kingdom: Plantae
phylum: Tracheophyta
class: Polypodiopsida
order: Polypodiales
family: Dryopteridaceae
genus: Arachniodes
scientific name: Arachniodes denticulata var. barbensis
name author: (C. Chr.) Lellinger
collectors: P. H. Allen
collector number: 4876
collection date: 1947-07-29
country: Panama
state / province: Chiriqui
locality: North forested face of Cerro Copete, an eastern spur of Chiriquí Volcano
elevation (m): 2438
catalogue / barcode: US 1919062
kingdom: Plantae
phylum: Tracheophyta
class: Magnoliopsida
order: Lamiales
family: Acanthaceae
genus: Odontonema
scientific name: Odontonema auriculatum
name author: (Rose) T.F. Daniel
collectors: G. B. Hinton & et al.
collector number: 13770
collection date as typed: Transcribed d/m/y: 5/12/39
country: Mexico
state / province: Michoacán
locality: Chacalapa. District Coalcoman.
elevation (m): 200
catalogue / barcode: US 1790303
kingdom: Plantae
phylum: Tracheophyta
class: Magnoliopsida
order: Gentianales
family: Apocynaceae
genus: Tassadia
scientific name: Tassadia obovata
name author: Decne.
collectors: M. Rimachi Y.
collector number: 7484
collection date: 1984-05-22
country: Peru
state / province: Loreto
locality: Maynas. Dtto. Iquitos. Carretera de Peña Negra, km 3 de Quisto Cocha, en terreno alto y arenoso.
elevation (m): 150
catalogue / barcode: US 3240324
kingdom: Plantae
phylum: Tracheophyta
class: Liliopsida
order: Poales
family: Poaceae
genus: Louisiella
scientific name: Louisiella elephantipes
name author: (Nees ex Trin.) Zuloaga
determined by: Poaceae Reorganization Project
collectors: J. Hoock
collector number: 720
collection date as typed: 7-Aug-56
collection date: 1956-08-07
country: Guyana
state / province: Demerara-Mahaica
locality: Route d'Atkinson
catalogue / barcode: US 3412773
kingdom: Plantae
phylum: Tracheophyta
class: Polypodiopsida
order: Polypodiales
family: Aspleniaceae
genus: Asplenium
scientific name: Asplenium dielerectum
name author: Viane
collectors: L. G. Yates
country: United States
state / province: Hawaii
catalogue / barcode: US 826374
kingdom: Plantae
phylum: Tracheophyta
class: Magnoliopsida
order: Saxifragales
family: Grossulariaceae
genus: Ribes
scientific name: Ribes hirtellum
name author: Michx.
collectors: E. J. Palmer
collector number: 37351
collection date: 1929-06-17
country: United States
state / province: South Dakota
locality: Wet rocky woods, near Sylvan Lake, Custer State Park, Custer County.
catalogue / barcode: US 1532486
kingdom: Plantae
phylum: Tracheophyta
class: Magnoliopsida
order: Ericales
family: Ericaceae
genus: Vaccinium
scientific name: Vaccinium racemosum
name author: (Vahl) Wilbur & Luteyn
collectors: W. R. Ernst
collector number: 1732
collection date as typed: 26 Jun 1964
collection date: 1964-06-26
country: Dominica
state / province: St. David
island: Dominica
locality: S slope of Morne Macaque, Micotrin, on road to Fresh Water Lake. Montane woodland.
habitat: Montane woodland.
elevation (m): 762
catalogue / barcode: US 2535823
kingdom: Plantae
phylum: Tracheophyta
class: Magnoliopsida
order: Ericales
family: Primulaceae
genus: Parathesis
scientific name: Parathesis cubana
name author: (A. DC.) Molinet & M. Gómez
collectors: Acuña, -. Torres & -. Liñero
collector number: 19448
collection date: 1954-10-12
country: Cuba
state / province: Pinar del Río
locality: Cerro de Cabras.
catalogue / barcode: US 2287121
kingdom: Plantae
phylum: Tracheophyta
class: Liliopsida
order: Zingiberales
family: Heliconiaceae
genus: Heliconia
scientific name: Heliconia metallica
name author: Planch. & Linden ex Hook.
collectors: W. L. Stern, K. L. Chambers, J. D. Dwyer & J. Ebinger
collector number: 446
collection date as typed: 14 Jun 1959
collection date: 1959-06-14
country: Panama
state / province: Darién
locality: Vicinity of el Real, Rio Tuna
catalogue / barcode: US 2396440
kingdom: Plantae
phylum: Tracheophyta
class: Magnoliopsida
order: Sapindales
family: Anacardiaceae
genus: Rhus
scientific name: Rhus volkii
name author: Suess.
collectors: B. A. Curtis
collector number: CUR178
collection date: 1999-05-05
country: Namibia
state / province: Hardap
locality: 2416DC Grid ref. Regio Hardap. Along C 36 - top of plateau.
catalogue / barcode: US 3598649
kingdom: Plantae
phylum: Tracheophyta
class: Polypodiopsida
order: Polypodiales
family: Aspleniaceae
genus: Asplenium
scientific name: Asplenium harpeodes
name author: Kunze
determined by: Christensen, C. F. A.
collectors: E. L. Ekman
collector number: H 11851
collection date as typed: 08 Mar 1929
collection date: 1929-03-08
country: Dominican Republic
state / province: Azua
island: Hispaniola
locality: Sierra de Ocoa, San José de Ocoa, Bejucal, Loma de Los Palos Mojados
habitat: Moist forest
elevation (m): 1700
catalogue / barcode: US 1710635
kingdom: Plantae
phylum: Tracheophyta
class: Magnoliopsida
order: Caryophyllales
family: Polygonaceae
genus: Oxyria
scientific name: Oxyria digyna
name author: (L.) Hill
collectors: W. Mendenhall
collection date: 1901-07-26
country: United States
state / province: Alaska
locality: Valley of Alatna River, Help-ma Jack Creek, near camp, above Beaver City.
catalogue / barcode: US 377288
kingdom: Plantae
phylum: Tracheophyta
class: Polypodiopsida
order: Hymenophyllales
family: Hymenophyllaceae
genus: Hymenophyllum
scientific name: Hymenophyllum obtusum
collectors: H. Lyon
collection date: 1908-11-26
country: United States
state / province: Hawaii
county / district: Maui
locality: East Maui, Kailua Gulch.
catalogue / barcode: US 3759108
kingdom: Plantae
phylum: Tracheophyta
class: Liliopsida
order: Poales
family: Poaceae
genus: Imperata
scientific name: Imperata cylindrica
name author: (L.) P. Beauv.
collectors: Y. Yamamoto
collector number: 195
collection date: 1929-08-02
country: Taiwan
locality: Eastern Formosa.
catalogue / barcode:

----

**Aim of the exercise:** Rewrite every line of the listing above, putting "collected by" wherever "collectors" appears and leaving everything else unchanged.

**Full solution:**
kingdom: Plantae
phylum: Tracheophyta
class: Polypodiopsida
order: Polypodiales
family: Dryopteridaceae
genus: Arachniodes
scientific name: Arachniodes denticulata var. barbensis
name author: (C. Chr.) Lellinger
collected by: P. H. Allen
collector number: 4876
collection date: 1947-07-29
country: Panama
state / province: Chiriqui
locality: North forested face of Cerro Copete, an eastern spur of Chiriquí Volcano
elevation (m): 2438
catalogue / barcode: US 1919062
kingdom: Plantae
phylum: Tracheophyta
class: Magnoliopsida
order: Lamiales
family: Acanthaceae
genus: Odontonema
scientific name: Odontonema auriculatum
name author: (Rose) T.F. Daniel
collected by: G. B. Hinton & et al.
collector number: 13770
collection date as typed: Transcribed d/m/y: 5/12/39
country: Mexico
state / province: Michoacán
locality: Chacalapa. District Coalcoman.
elevation (m): 200
catalogue / barcode: US 1790303
kingdom: Plantae
phylum: Tracheophyta
class: Magnoliopsida
order: Gentianales
family: Apocynaceae
genus: Tassadia
scientific name: Tassadia obovata
name author: Decne.
collected by: M. Rimachi Y.
collector number: 7484
collection date: 1984-05-22
country: Peru
state / province: Loreto
locality: Maynas. Dtto. Iquitos. Carretera de Peña Negra, km 3 de Quisto Cocha, en terreno alto y arenoso.
elevation (m): 150
catalogue / barcode: US 3240324
kingdom: Plantae
phylum: Tracheophyta
class: Liliopsida
order: Poales
family: Poaceae
genus: Louisiella
scientific name: Louisiella elephantipes
name author: (Nees ex Trin.) Zuloaga
determined by: Poaceae Reorganization Project
collected by: J. Hoock
collector number: 720
collection date as typed: 7-Aug-56
collection date: 1956-08-07
country: Guyana
state / province: Demerara-Mahaica
locality: Route d'Atkinson
catalogue / barcode: US 3412773
kingdom: Plantae
phylum: Tracheophyta
class: Polypodiopsida
order: Polypodiales
family: Aspleniaceae
genus: Asplenium
scientific name: Asplenium dielerectum
name author: Viane
collected by: L. G. Yates
country: United States
state / province: Hawaii
catalogue / barcode: US 826374
kingdom: Plantae
phylum: Tracheophyta
class: Magnoliopsida
order: Saxifragales
family: Grossulariaceae
genus: Ribes
scientific name: Ribes hirtellum
name author: Michx.
collected by: E. J. Palmer
collector number: 37351
collection date: 1929-06-17
country: United States
state / province: South Dakota
locality: Wet rocky woods, near Sylvan Lake, Custer State Park, Custer County.
catalogue / barcode: US 1532486
kingdom: Plantae
phylum: Tracheophyta
class: Magnoliopsida
order: Ericales
family: Ericaceae
genus: Vaccinium
scientific name: Vaccinium racemosum
name author: (Vahl) Wilbur & Luteyn
collected by: W. R. Ernst
collector number: 1732
collection date as typed: 26 Jun 1964
collection date: 1964-06-26
country: Dominica
state / province: St. David
island: Dominica
locality: S slope of Morne Macaque, Micotrin, on road to Fresh Water Lake. Montane woodland.
habitat: Montane woodland.
elevation (m): 762
catalogue / barcode: US 2535823
kingdom: Plantae
phylum: Tracheophyta
class: Magnoliopsida
order: Ericales
family: Primulaceae
genus: Parathesis
scientific name: Parathesis cubana
name author: (A. DC.) Molinet & M. Gómez
collected by: Acuña, -. Torres & -. Liñero
collector number: 19448
collection date: 1954-10-12
country: Cuba
state / province: Pinar del Río
locality: Cerro de Cabras.
catalogue / barcode: US 2287121
kingdom: Plantae
phylum: Tracheophyta
class: Liliopsida
order: Zingiberales
family: Heliconiaceae
genus: Heliconia
scientific name: Heliconia metallica
name author: Planch. & Linden ex Hook.
collected by: W. L. Stern, K. L. Chambers, J. D. Dwyer & J. Ebinger
collector number: 446
collection date as typed: 14 Jun 1959
collection date: 1959-06-14
country: Panama
state / province: Darién
locality: Vicinity of el Real, Rio Tuna
catalogue / barcode: US 2396440
kingdom: Plantae
phylum: Tracheophyta
class: Magnoliopsida
order: Sapindales
family: Anacardiaceae
genus: Rhus
scientific name: Rhus volkii
name author: Suess.
collected by: B. A. Curtis
collector number: CUR178
collection date: 1999-05-05
country: Namibia
state / province: Hardap
locality: 2416DC Grid ref. Regio Hardap. Along C 36 - top of plateau.
catalogue / barcode: US 3598649
kingdom: Plantae
phylum: Tracheophyta
class: Polypodiopsida
order: Polypodiales
family: Aspleniaceae
genus: Asplenium
scientific name: Asplenium harpeodes
name author: Kunze
determined by: Christensen, C. F. A.
collected by: E. L. Ekman
collector number: H 11851
collection date as typed: 08 Mar 1929
collection date: 1929-03-08
country: Dominican Republic
state / province: Azua
island: Hispaniola
locality: Sierra de Ocoa, San José de Ocoa, Bejucal, Loma de Los Palos Mojados
habitat: Moist forest
elevation (m): 1700
catalogue / barcode: US 1710635
kingdom: Plantae
phylum: Tracheophyta
class: Magnoliopsida
order: Caryophyllales
family: Polygonaceae
genus: Oxyria
scientific name: Oxyria digyna
name author: (L.) Hill
collected by: W. Mendenhall
collection date: 1901-07-26
country: United States
state / province: Alaska
locality: Valley of Alatna River, Help-ma Jack Creek, near camp, above Beaver City.
catalogue / barcode: US 377288
kingdom: Plantae
phylum: Tracheophyta
class: Polypodiopsida
order: Hymenophyllales
family: Hymenophyllaceae
genus: Hymenophyllum
scientific name: Hymenophyllum obtusum
collected by: H. Lyon
collection date: 1908-11-26
country: United States
state / province: Hawaii
county / district: Maui
locality: East Maui, Kailua Gulch.
catalogue / barcode: US 3759108
kingdom: Plantae
phylum: Tracheophyta
class: Liliopsida
order: Poales
family: Poaceae
genus: Imperata
scientific name: Imperata cylindrica
name author: (L.) P. Beauv.
collected by: Y. Yamamoto
collector number: 195
collection date: 1929-08-02
country: Taiwan
locality: Eastern Formosa.
catalogue / barcode:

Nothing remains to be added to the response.